This is the complete configuration I used for the server (with keys masked out): save in `/etc/wireguard/wg0.conf

[Interface]
Address = 10.10.0.1/24
Address = fd86:ea04:1111::1/64
ListenPort = 51820
PrivateKey = *****************************=
PostUp = iptables -A FORWARD -i wg0 -j ACCEPT; iptables -t nat -A POSTROUTING -o eth0 -j MASQUERADE; ip6tables -A FORWARD -i wg0 -j ACCEPT; ip6tables -t nat -A POSTROUTING -o eth0 -j MASQUERADE
PostDown = iptables -D FORWARD -i wg0 -j ACCEPT; iptables -t nat -D POSTROUTING -o eth0 -j MASQUERADE; ip6tables -D FORWARD -i wg0 -j ACCEPT; ip6tables -t nat -D POSTROUTING -o eth0 -j MASQUERADE
SaveConfig = true

[Peer]
PublicKey = *****************************=
AllowedIPs = 10.10.0.2/32, fd86:ea04:1111::2/128

If you have more than one peer (or client), replicate the [Peer] section and modify the values for AllowedIPs and PublicKey accordingly.

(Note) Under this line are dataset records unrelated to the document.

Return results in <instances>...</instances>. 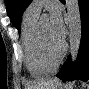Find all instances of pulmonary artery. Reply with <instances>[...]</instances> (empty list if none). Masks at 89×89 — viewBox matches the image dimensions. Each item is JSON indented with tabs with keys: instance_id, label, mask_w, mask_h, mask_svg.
Returning <instances> with one entry per match:
<instances>
[{
	"instance_id": "obj_1",
	"label": "pulmonary artery",
	"mask_w": 89,
	"mask_h": 89,
	"mask_svg": "<svg viewBox=\"0 0 89 89\" xmlns=\"http://www.w3.org/2000/svg\"><path fill=\"white\" fill-rule=\"evenodd\" d=\"M50 2L51 1L49 0H35L29 5L26 12L38 16L41 12L42 7L46 4H49Z\"/></svg>"
}]
</instances>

We need to tell our server that it is allowed to forward packets between network interfaces. This is typically disabled by default.

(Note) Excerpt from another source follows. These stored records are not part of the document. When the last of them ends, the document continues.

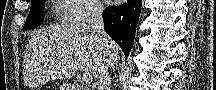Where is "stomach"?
<instances>
[{
    "mask_svg": "<svg viewBox=\"0 0 216 90\" xmlns=\"http://www.w3.org/2000/svg\"><path fill=\"white\" fill-rule=\"evenodd\" d=\"M61 90H68V85L64 84V85L61 87Z\"/></svg>",
    "mask_w": 216,
    "mask_h": 90,
    "instance_id": "1",
    "label": "stomach"
}]
</instances>
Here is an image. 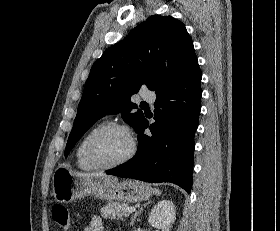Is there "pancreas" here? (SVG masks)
Returning <instances> with one entry per match:
<instances>
[{"instance_id": "1", "label": "pancreas", "mask_w": 280, "mask_h": 231, "mask_svg": "<svg viewBox=\"0 0 280 231\" xmlns=\"http://www.w3.org/2000/svg\"><path fill=\"white\" fill-rule=\"evenodd\" d=\"M124 207H129L128 203H119V201H109L104 207H101L102 217L105 219H123V217H128L130 211H123Z\"/></svg>"}]
</instances>
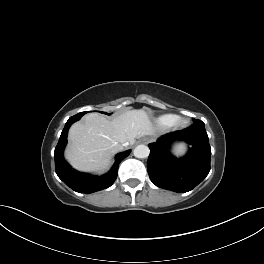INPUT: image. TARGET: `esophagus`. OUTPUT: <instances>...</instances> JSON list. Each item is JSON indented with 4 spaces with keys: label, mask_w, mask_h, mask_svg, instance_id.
Here are the masks:
<instances>
[{
    "label": "esophagus",
    "mask_w": 264,
    "mask_h": 264,
    "mask_svg": "<svg viewBox=\"0 0 264 264\" xmlns=\"http://www.w3.org/2000/svg\"><path fill=\"white\" fill-rule=\"evenodd\" d=\"M142 142H144V143L149 142V138H143V139H142Z\"/></svg>",
    "instance_id": "obj_1"
}]
</instances>
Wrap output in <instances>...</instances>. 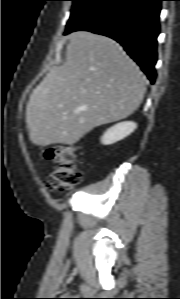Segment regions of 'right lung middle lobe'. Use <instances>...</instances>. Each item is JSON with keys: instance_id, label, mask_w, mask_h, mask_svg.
<instances>
[{"instance_id": "dd1d6c3e", "label": "right lung middle lobe", "mask_w": 180, "mask_h": 299, "mask_svg": "<svg viewBox=\"0 0 180 299\" xmlns=\"http://www.w3.org/2000/svg\"><path fill=\"white\" fill-rule=\"evenodd\" d=\"M73 2L71 16L68 20L67 27L74 24L77 20L89 13L93 8L104 0H70Z\"/></svg>"}]
</instances>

cat << EOF >> /etc/sysctl.conf
net.ipv4.ip_forward=1
net.ipv6.conf.all.forwarding=1
EOF
sysctl -p

If you are running a firewall, don't forget to open the port. This isn't enabled by default on the Digital Ocean image so you can skip this step. If you are unsure, check if the firewall is running.

sudo ufw status verbose 

If this shows as inactive, which it will do on a default DigitalOcean image, then you can skip the next step.

sudo ufw allow 51820/udp
sudo ufw status

Now that you've set everything up, configure the WireGuard service to start on boot.

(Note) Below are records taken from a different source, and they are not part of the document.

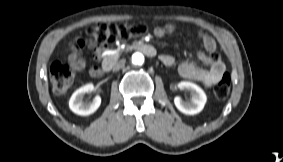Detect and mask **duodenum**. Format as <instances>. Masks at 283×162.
<instances>
[{
	"mask_svg": "<svg viewBox=\"0 0 283 162\" xmlns=\"http://www.w3.org/2000/svg\"><path fill=\"white\" fill-rule=\"evenodd\" d=\"M126 49L127 50H129V49L140 50L150 57H153V56L156 55L155 48L148 43H143V42L142 43H134V44L128 45ZM113 58L114 57H111L110 60L107 59V60L104 61L102 68L105 72H110L114 68V63L112 62Z\"/></svg>",
	"mask_w": 283,
	"mask_h": 162,
	"instance_id": "obj_1",
	"label": "duodenum"
}]
</instances>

sudo systemctl enable wg-quick@wg0

Finally start the WireGuard interface.

sudo systemctl start wg-quick@wg0

Client Configuration

The configuration for the mobile client is very similar.

Interface:

  • Address is the IP address (IPv4 or IPv6) of the client.
  • DNS is the DNS server you'd like the client to use. I'm using CloudFlare DNS here.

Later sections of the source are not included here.